Shortening the Supply Chain

Like most people I occasionally find myself wandering the aisles of big box retailers amazed at the sheer volume of incredibly inexpensive stuff on offer. I’ll load the car with a metric ton of toilet paper and enough tube socks to completely fill the passenger seat. I won’t lie. I kinda love it. But I’m also aware of the dark side of this mass produced consumer wonderland. Turns out, the olive oil wasn’t really from olives or from Italy. The red snapper was actually catfish farmed and processed by prison labor. People died from eating tainted spinach. “Oooops.”

I don’t believe these things occurred as part of any evil plot or conspiracy. It’s much more likely that the farther the store shelf is from the source – and the more pressure there is to cut costs – the more likely these things are to happen. So I’ve been seeking alternatives to achieving my personal goal of resilience while also disengaging from the vulnerable just-in-time corporate supply chain and its opaque practices.
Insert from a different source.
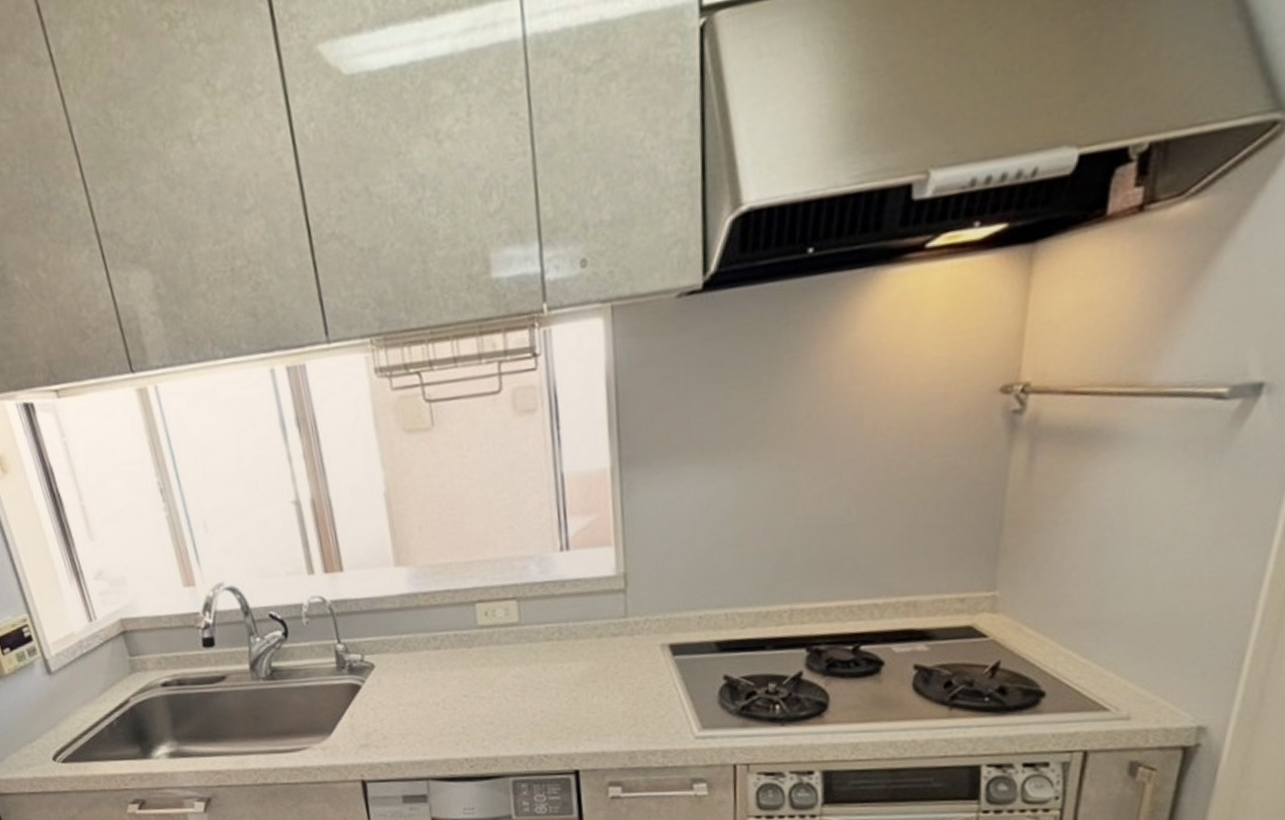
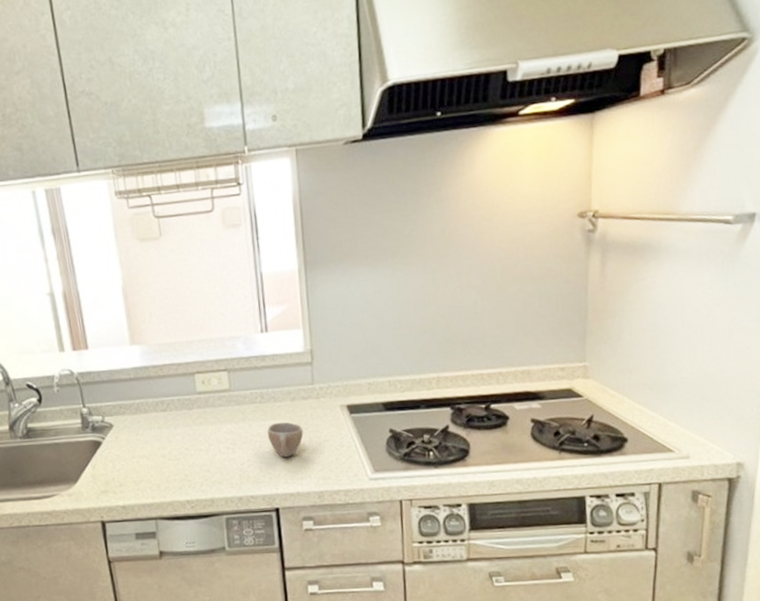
cup: none [566,664,612,709] -> present [267,422,304,458]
Today, I took delivery of a butchered hog I bought directly from the family that raised it. These are actual humans I can look in the eye, shake hands with, and know on a personal level. I have faith in their ability to produce clean meat and to be directly accountable for its ethical cultivation. I also love the fact that my money goes directly to them – a husband and wife, their kids, and the good work that they do in their community – and skips the middlemen. And by the way, purchasing food directly from a farm family is as easy as buying Pop-Tarts on Amazon. A friend recommended them, I had a quick e-mail exchange on their website and a few days later they delivered in person.

I was given another deep freezer for my birthday last month. How did they know? It’s hard to tell exactly how much food will fit in a given volume. I was tempted to buy a side of beef right away, but an organic pastured hog seemed like a more appropriate baby step. Now I know there’s plenty of room for beef and poultry too.

As I loaded the pork into the freezer I got flash backs to my childhood. My Uncle Tony and Aunt Hilda had five kids and would buy a whole cow all at once. Bulk purchases were more economical. The big delivery would arrive and it was like the ice cream truck had pulled up. Everyone gathered and helped carry the bundles down to the basement and load it into their majestic 1950’s Kelvinator.

My best friend in high school used to invite me over to help as her father made short work of a carcass with a Milwaukee reciprocating saw in the garage. (They also had five kids.) The rest of us wrapped the cuts in waxed paper. I understand that some people may find this sort of thing distasteful. Looking back, it’s the Lean Cuisine, frozen pizza, and microwave chicken nugget world of supermarket convenience food that’s weird. When did we all decide it was a good idea to let anonymous multinationals feed us synthetic crap in little pouches?

I used my late grandmother’s cast iron frying pan (when do I not use that pan?) to prepare pork chops. Delicious. I love to cook, but I’m not good at elaborate recipes or complex sauces. Over the years I’ve learned to start with really high quality ingredients and cook them in the simplest way possible. A green salad, some home made apple sauce (from trees I planted myself a few years back) and a baguette. Voila! Dinner in twenty minutes.

We don’t have five kids, but we do have an extended family of friends and neighbors who are much loved and a constant presence at our table. By buying wholesome food in bulk directly from small family farms I’ve radically shortened the supply chain. By internalizing the function of a grocery warehouse in my own home I’m creating the resilience and redundancy that’s been squeezed out of the hyper efficient yet exquisitely vulnerable big box system. I can’t do anything about corporate factory farms. That’s just beyond my powers of influence. But I can opt out and use my money to support the alternatives. It’s an elegant solution to an otherwise intractable set of problems.

Incidentally, this is the best way I know of to unite Red and Blue America. No Don and Hillary Show required.